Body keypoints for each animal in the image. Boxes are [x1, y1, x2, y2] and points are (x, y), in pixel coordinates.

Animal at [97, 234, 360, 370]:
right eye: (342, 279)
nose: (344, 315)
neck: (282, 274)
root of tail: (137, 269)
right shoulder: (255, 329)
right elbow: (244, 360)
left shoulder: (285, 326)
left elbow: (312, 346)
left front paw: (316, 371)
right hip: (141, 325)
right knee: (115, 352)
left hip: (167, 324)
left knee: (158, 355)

* * *

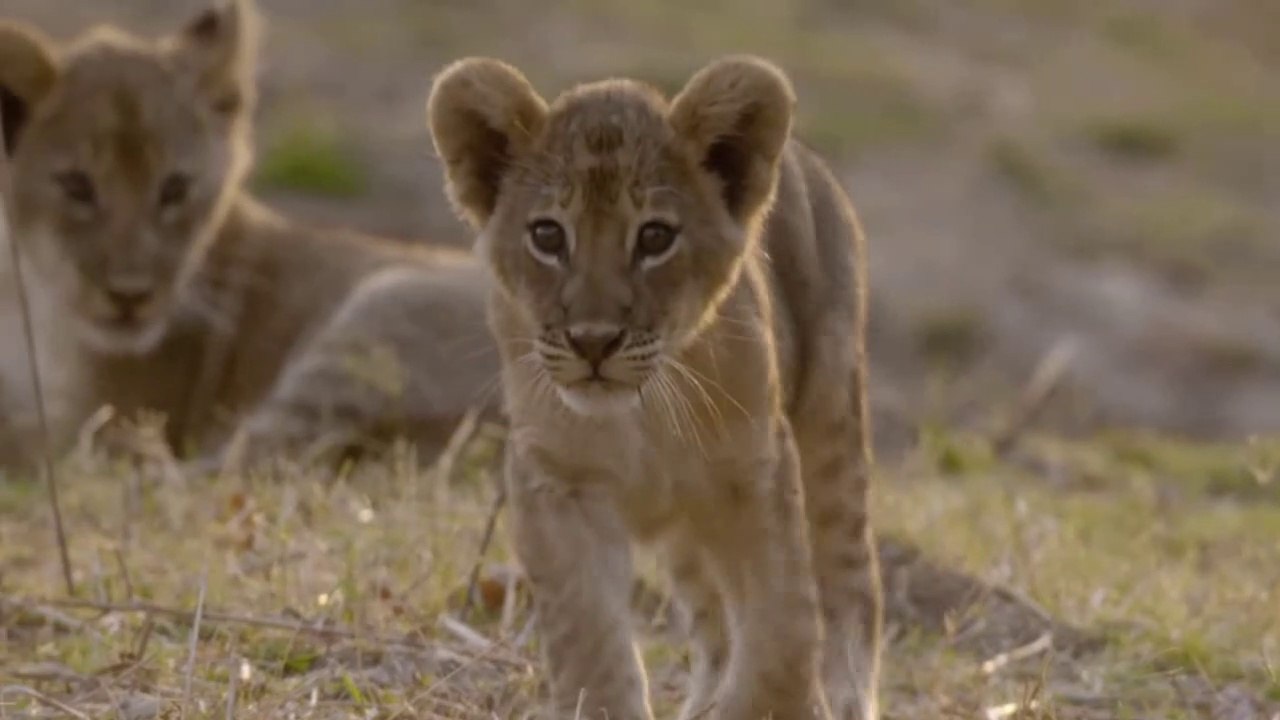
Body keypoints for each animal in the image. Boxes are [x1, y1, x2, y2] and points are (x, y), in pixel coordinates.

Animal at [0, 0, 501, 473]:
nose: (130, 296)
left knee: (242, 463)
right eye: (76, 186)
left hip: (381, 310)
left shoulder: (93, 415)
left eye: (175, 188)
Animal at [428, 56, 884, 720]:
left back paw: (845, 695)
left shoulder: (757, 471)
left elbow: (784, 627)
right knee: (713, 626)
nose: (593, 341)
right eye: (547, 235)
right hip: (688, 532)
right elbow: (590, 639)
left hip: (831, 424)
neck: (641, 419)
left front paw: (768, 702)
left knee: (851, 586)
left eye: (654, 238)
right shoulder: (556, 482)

### Task details
Whenever a line of the material above contains the string "right", copy that line out.

### Written reply
right eye: (342, 279)
right shoulder: (255, 329)
right elbow: (244, 360)
right hip: (141, 325)
right knee: (115, 352)
right eye: (76, 186)
right knee: (713, 626)
right eye: (547, 235)
right hip: (688, 532)
right elbow: (590, 639)
right shoulder: (556, 482)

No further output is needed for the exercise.